PROVIDED PASSAGE start
Re: [Qemu-devel] [PATCH 10/15] s390-bios: Support for running format-0/1 channel programs

All of lore.kernel.org
 help / color / mirror / Atom feed

From: Cornelia Huck <cohuck@redhat.com>
To: "Jason J. Herne" <jjherne@linux.ibm.com>
Cc: qemu-devel@nongnu.org, qemu-s390x@nongnu.org,
	pasic@linux.ibm.com, borntraeger@de.ibm.com
Subject: Re: [Qemu-devel] [PATCH 10/15] s390-bios: Support for running format-0/1 channel programs
Date: Tue, 8 Jan 2019 12:07:19 +0100	[thread overview]
Message-ID: <20190108120719.7c477382.cohuck@redhat.com> (raw)
In-Reply-To: <bfde1bd3-0725-1085-8a98-eeaf2b0694ed@linux.ibm.com>

On Mon, 7 Jan 2019 14:02:45 -0500
"Jason J. Herne" <jjherne@linux.ibm.com> wrote:

> On 12/13/18 12:21 PM, Cornelia Huck wrote:
> > On Wed, 12 Dec 2018 09:11:13 -0500
> > "Jason J. Herne" <jjherne@linux.ibm.com> wrote:
> >   
> >> Add struct for format-0 ccws. Support executing format-0 channel
> >> programs and waiting for their completion before continuing execution.
> >> This will be used for real dasd ipl.
> >>
> >> Add cu_type() to channel io library. This will be used to query control
> >> unit type which is used to determine if we are booting a virtio device or a
> >> real dasd device.
> >>
> >> Signed-off-by: Jason J. Herne <jjherne@linux.ibm.com>
> >> ---
> >>   pc-bios/s390-ccw/cio.c      | 108 ++++++++++++++++++++++++++++++++++++++
> >>   pc-bios/s390-ccw/cio.h      | 124 ++++++++++++++++++++++++++++++++++++++++++--
> >>   pc-bios/s390-ccw/s390-ccw.h |   1 +
> >>   pc-bios/s390-ccw/start.S    |  33 +++++++++++-
> >>   4 files changed, 261 insertions(+), 5 deletions(-)
> >>  
> > 
> > (...)
> >   
> >> +static bool irb_error(Irb *irb)
> >> +{
> >> +    /* We have to ignore Incorrect Length (cstat == 0x40) indicators because
> >> +     * real devices expect a 24 byte SenseID  buffer, and virtio devices expect
> >> +     * a much larger buffer. Neither device type can tolerate a buffer size
> >> +     * different from what they expect so they set this indicator.
PROVIDED PASSAGE end
RECORDS PROVIDED start
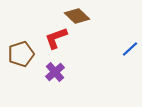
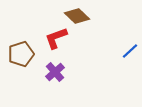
blue line: moved 2 px down
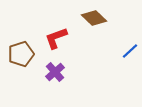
brown diamond: moved 17 px right, 2 px down
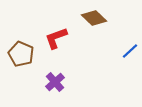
brown pentagon: rotated 30 degrees counterclockwise
purple cross: moved 10 px down
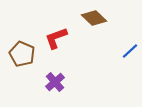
brown pentagon: moved 1 px right
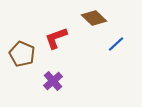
blue line: moved 14 px left, 7 px up
purple cross: moved 2 px left, 1 px up
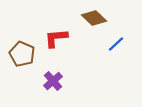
red L-shape: rotated 15 degrees clockwise
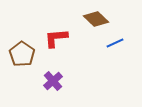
brown diamond: moved 2 px right, 1 px down
blue line: moved 1 px left, 1 px up; rotated 18 degrees clockwise
brown pentagon: rotated 10 degrees clockwise
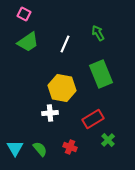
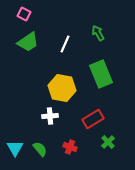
white cross: moved 3 px down
green cross: moved 2 px down
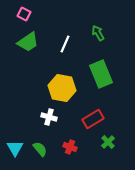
white cross: moved 1 px left, 1 px down; rotated 21 degrees clockwise
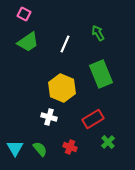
yellow hexagon: rotated 12 degrees clockwise
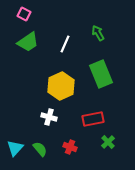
yellow hexagon: moved 1 px left, 2 px up; rotated 12 degrees clockwise
red rectangle: rotated 20 degrees clockwise
cyan triangle: rotated 12 degrees clockwise
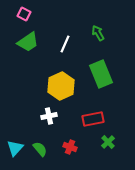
white cross: moved 1 px up; rotated 28 degrees counterclockwise
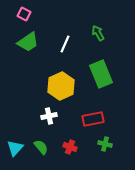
green cross: moved 3 px left, 2 px down; rotated 32 degrees counterclockwise
green semicircle: moved 1 px right, 2 px up
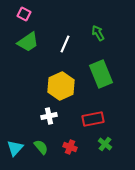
green cross: rotated 24 degrees clockwise
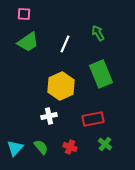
pink square: rotated 24 degrees counterclockwise
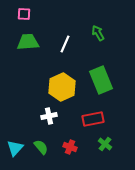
green trapezoid: rotated 150 degrees counterclockwise
green rectangle: moved 6 px down
yellow hexagon: moved 1 px right, 1 px down
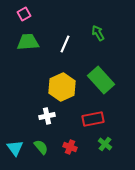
pink square: rotated 32 degrees counterclockwise
green rectangle: rotated 20 degrees counterclockwise
white cross: moved 2 px left
cyan triangle: rotated 18 degrees counterclockwise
RECORDS PROVIDED end
* AIM OF THE EXERCISE: In the s390-bios patch thread, what size of SenseID buffer do real devices expect?

* RESPONSE TO THE EXERCISE: Real devices expect a 24-byte SenseID buffer.